- PROVIDED TEXT:
<<<<

A lawsuit filed this week accuses UnitedHealth and AARP of violating state insurance laws and charging consumers artificially inflated premiums.
It’s the third such lawsuit filed against the two companies this year and adds to ongoing litigation in several states. A class-action lawsuit filed in a Connecticut U.S. District Court in May alleged that UnitedHealth and AARP siphoned off $400 million in illegal rebates through Medigap plans.
The most recent lawsuit, filed in the U.S. District Court in Eastern Pennsylvania, similarly claims UnitedHealth and AARP “orchestrated an elaborate scheme” in which the senior citizen lobbying group took a 4.95% commission on Medigap plans that were added to member premiums.
A Florida plaintiff filed a similar class-action complaint in February. Last year, the 9th Circuit Court of Appeals overturned a lower court’s decision to dismiss a lawsuit filed in 2014 alleging similar violations involving commission payments.
UnitedHealth and AARP categorize the payments as a “royalty” for the use of AARP’s intellectual property to sell AARP-branded plans. But the lawsuit alleged the term allows AARP to avoid oversight by insurance regulators and avoid paying taxes on that income.
The complaint (PDF) says AARP generated $704 million in revenue from royalties in 2012, three times what it generated from membership dues. Nearly two-thirds—$458 million—came from UnitedHealth insurance products.
The plaintiffs—two Pennsylvania residents who purchased Medigap policies—also claim AARP acted as an authorized insurance agent for UnitedHealth even though it wasn’t licensed by the state.

>>>>

- DATA EXCERPTS:
<<<<

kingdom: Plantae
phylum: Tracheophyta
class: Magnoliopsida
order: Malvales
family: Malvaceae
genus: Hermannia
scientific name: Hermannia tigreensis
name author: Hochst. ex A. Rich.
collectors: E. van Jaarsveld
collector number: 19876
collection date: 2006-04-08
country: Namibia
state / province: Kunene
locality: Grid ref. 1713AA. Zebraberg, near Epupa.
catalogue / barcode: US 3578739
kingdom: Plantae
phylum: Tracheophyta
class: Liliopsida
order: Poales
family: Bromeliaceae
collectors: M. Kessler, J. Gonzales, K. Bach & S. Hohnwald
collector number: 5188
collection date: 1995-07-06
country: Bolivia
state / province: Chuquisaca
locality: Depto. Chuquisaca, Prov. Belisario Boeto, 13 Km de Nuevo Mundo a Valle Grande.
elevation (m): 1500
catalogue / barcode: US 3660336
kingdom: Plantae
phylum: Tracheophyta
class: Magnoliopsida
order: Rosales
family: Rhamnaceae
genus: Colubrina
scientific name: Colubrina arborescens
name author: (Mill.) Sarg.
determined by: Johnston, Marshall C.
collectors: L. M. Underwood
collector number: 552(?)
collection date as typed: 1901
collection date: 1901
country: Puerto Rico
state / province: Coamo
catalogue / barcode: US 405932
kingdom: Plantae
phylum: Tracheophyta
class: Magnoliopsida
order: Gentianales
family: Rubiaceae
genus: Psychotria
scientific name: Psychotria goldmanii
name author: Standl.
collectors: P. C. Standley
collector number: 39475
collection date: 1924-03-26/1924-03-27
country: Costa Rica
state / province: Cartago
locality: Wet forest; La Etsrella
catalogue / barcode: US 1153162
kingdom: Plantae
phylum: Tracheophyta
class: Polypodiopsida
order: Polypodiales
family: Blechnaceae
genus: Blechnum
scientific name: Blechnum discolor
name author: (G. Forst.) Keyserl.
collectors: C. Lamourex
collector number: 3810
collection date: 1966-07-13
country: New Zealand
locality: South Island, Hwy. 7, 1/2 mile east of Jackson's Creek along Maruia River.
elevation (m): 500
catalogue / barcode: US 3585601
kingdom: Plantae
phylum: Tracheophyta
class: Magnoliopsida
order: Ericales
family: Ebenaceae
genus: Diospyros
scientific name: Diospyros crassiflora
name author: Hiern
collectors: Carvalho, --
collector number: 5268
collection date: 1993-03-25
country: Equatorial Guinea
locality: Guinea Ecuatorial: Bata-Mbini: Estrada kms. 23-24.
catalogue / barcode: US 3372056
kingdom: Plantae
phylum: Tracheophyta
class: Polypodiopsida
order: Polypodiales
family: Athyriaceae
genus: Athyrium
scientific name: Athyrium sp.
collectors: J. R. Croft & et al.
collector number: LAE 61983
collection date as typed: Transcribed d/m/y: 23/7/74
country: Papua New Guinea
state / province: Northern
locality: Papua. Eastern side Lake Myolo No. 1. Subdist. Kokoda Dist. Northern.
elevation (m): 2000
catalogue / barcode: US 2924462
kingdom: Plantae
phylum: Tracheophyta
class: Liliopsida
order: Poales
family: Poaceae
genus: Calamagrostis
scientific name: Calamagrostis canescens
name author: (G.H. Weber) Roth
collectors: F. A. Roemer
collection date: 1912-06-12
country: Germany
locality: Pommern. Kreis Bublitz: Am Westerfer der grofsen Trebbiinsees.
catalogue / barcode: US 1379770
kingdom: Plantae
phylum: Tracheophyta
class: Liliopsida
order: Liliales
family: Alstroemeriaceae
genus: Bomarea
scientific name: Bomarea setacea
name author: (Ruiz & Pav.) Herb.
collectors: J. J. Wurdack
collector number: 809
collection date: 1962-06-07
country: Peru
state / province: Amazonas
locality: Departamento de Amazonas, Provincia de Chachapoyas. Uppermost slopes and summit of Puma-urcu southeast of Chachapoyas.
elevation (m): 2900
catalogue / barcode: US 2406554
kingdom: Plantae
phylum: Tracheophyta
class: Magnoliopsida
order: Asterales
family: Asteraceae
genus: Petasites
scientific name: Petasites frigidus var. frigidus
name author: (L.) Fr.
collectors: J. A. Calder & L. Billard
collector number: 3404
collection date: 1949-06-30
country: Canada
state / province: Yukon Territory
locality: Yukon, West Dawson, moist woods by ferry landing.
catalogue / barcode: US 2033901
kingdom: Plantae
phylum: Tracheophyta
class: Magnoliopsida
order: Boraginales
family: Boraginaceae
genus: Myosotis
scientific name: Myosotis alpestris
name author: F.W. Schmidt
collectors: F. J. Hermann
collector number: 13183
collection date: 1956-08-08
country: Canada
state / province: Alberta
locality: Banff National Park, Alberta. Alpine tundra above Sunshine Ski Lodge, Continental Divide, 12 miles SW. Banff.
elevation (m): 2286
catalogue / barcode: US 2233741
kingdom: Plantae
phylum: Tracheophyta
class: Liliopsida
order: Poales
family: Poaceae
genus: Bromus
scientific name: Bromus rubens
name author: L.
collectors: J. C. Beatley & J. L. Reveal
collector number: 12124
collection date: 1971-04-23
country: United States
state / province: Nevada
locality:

>>>>

- ACTIVITY: Continue the article on the lawsuit against UnitedHealth and AARP, starting after its final sentence about AARP acting as an unlicensed insurance agent.

- OUTPUT BELOW:
“Ultimately, Defendants’ deceptive and unlawful scheme takes advantage of unsuspecting senior citizens and the disabled who, unfortunately, put their trust in the AARP name,” the complaint stated.
The plaintiffs are seeking to recoup the royalty payments and are asking the court to issue a permanent injunction on the practice.
"We are still reviewing the details of the lawsuit, but it is readily apparent that the allegations are frivolous," an AARP spokesperson said in a statement.
Medigap, or supplemental Medicare, plans are purchased through private insurers to pay for healthcare costs that aren’t covered by traditional Medicare. Supplemental plans are a big business for UnitedHealth, accounting for $66 billion in revenue in 2017. The insurer owns a 34% market share of supplemental plans, the most of any major insurer, according to an analysis by Mark Farrah Associates.
UnitedHealth did not respond to a request for comment.
Editor's Note: This story has been updated to include a comment from AARP.